(DATASET EXCERPTS begins)

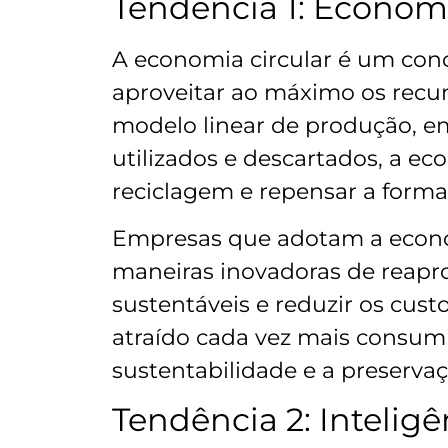
Tendência 1: Economi
A economia circular é um conc
aproveitar ao máximo os recur
modelo linear de produção, em
utilizados e descartados, a eco
reciclagem e repensar a forma
Empresas que adotam a econo
maneiras inovadoras de reapro
sustentáveis e reduzir os cust
atraído cada vez mais consu
sustentabilidade e a preserva
Tendência 2: Inteligên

(DATASET EXCERPTS ends)

THE PROBLEM - Quote, without alteration, the final stretch of the entries: the line with "aproveitar ao máximo os recur" onward to the last line.

SOLUTION FOR THIS EXERCISE -
aproveitar ao máximo os recur
modelo linear de produção, em
utilizados e descartados, a eco
reciclagem e repensar a forma
Empresas que adotam a econo
maneiras inovadoras de reapro
sustentáveis e reduzir os cust
atraído cada vez mais consu
sustentabilidade e a preserva
Tendência 2: Inteligên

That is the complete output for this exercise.